Jeff Schlapinski (JS):
There are some signs of a recovery in investor appetite for private capital opportunities in Africa. Capital raised for Africa-focused private capital vehicles increased 22%, year over year, to $2.8bn in 2018. Emerging Capital Partners (ECP) raised the largest private equity fund for the continent since 2015 with $640m in commitments. Thanks in part to ECP’s close, 16 growth equity funds collectively raised $1.6bn this past year, the highest total for the strategy since 2015. At the same time, disclosed private capital invested in African companies and projects in 2018 was below the pace of recent years. I think that as economies recover within the region and as new governments stabilize and gain momentum, investors will feel more comfortable deploying capital and activity numbers could pick up.
 
AGF: In which countries have you seen the most deal activity? 
JS:
South Africa and Nigeria typically account for the most activity across the continent, but the number of deals completed in Nigeria has fallen off in recent years. One of the things we noticed in the year-end data was the growth of deal activity in North Africa (Morocco, Egypt) and the increasingly prevalence of regional platforms and buy-and-build strategies that encompass multiple countries.

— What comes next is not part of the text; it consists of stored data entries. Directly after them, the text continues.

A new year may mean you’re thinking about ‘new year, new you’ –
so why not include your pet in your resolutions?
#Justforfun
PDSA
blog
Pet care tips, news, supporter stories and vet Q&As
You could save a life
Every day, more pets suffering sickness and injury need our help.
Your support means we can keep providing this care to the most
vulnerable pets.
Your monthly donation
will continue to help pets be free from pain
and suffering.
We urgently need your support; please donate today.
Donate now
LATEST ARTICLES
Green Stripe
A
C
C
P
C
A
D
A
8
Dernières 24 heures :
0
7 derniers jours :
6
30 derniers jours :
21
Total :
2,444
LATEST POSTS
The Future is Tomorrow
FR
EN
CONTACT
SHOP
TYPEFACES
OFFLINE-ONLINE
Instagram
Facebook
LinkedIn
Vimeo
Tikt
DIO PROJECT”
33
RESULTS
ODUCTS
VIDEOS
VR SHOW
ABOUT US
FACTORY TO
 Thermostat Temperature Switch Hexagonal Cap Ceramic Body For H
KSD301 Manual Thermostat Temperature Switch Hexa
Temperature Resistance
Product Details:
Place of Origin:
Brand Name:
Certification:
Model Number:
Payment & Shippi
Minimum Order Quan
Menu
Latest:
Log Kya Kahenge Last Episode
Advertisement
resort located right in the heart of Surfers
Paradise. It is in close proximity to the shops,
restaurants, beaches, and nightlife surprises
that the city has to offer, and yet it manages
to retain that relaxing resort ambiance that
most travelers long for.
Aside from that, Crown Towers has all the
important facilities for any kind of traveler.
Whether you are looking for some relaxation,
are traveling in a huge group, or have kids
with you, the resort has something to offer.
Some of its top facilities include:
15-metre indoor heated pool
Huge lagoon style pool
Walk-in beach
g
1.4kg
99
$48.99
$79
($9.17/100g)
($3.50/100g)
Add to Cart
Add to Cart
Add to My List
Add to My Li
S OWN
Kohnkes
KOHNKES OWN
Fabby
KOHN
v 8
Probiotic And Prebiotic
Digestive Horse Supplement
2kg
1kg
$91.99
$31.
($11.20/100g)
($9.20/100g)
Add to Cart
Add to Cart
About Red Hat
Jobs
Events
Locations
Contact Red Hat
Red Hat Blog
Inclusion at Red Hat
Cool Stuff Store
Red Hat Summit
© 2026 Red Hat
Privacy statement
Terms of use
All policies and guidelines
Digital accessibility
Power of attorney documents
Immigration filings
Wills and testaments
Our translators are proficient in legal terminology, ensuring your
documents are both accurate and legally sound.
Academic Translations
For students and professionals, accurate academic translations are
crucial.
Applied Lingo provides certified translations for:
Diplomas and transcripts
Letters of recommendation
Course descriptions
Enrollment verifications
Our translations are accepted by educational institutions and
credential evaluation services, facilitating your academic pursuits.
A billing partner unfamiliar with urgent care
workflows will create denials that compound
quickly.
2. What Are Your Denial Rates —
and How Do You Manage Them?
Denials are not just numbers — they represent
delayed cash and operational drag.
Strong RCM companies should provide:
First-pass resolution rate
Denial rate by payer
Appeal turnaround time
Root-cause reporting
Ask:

AGF: Which sectors in Africa have seen the biggest growth? 
JS:
Deal activity has been pretty balanced at the level of industry verticals (consumer, energy, industrials, agriculture, etc.). Where we have seen growth is more at the company stage level. Early-stage venture capital (VC) investors are increasingly active across Africa, backing companies with technology-enabled business models that are aiming to solve basic problems for people—health care, electric power and fuel, education, financial services, etc. VC funds invested $211m in disclosed transactions across the continent last year, which represents a compound annual growth rate of 91% since 2010.
 
AGF: What fund strategies are favoured by investors? 
JS:
Regional growth equity strategies still account for the biggest fund pool in Africa. However, as I mentioned, venture has grown rapidly from a small base. Beyond that, I would note that infrastructure funds continue to amass capital. A.P. Moller Capital’s Africa Infrastructure Fund has raised $865m so far and represents the largest pool of capital recorded by EMPEA for investments in African infrastructure.
 
AGF: From which type of investors (and from which countries) do you see the most appetite for Africa? 
JS:
Beyond the development finance institutions—which have long had mandates to support funds and remain crucial partners and promoters of private investment in the region—foundations and endowments from developed markets, some with an impact mandate, are also active investors. Beyond that, European insurers and asset managers and local African pension funds have also supported some of the more recent fundraising efforts.
 
AGF: What’s your outlook for African PE and VC going forward? 
JS:
We are confident that the industry will continue to recover from some of the challenges encountered in recent years. The landscape is less competitive than in developed markets (meaning more attractive valuations in many cases), and there’s ample white space in which great businesses can be built. New models (evergreen funds) and strategies (early-stage VC) are being tested and will inject new energy into the scene. The external environment will be less supportive than in the “Africa Rising” years, however, so the onus is on fund managers to take an active role in creating value, take advantage of structural dynamics in local markets and generate resilient returns across the cycle.